Исповедальность и недоговоренность одновременно — таков характер всей лермонтовской лирики. Особенно остра форма полемики с самим собой в юношеских стихах. Но, несмотря на сквозные автобиографические мотивы, каждое стихотворение — метафора прежде всего. Метафора судьбы художника, творца. Прочтение лермонтовских стихотворений в спектаклях Шамирова и Еланской более всего обнажает антиромантизм современного мироощущения. Шелли, один из крупнейших лириков романтизма, определил поэзию как «воздушную игру вымысла, острые и тонкие переходы чувств» — на этом основан принцип суггестивности, читательского домысла. Оба режиссера вспомнили «Парус» — визитную карточку поэта, причем Шамиров сопроводил лирическую вставку нескрываемой иронией. На нетрезвую голову Казарин (А. Самойленко) почитывал стихи сквозь усмешку над Арбениным. Хорошо, не над Михаилом Юрьевичем! В спектакле Еланской прозвучали еще «Молитва», «Утес», «Тучки небесные, вечные странники…». Музыкально-поэтические мотивы создавали фон для образа Юрия Волина. И в мелодичном исполнении Д. Новикова чувствовался нерв. Но напряжение не шло дальше приятного внешнего эффекта, бархатистого тенора в музыкальном пространстве Г. Свиридова, А. Даргомыжского, А. Рубинштейна. Лермонтовские стихи, даже положенные на музыку замечательных композиторов, воспринимались хрестоматийно. Кроме параллели Волин — Лермонтов лирические вставки ничего не дали спектаклю. Однозначность трактовки романтической поэзии означает непонимание ее.

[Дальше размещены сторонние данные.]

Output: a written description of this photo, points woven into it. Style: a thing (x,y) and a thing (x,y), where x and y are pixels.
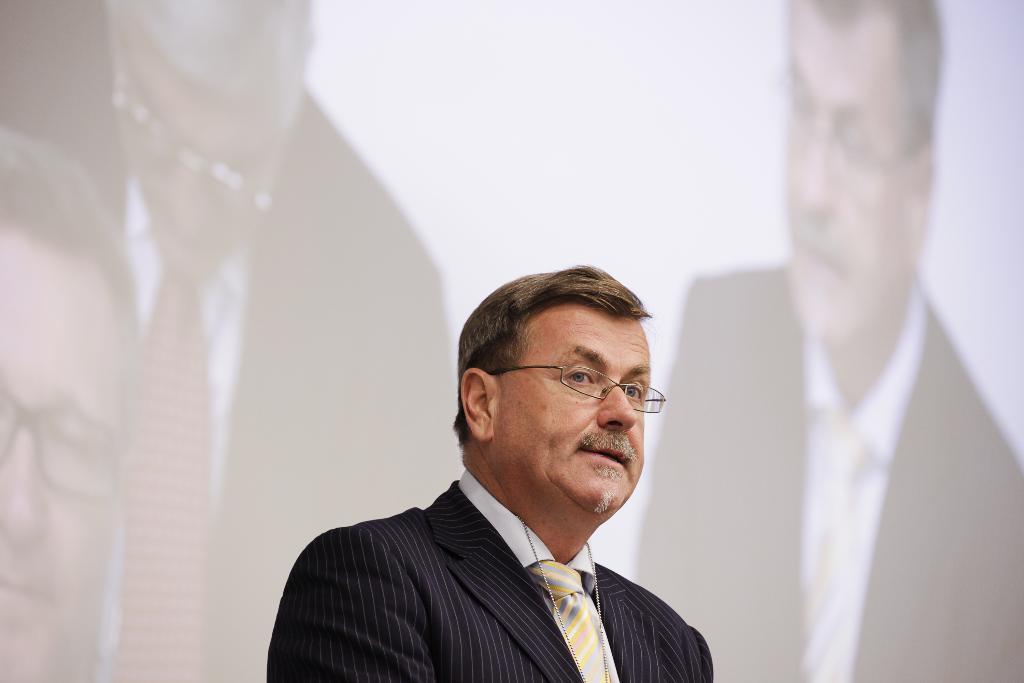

Эпатаж Шамирова в обращении с поэзией Лермонтова и, как ни странно, Пушкина превзошел произвольность интерпретации самой драмы. Режиссер последователен в создании мрачного, тягостного ощущения распада. Больше не существует идеи сакральной силы слова. В сцене на балу Нина поет куплеты — маленькое пушкинское отроческое стихотворение к Наталье, написанное с непристойностями. В чем же смысл такой находки? Видимо, все в той же последовательной деромантизации.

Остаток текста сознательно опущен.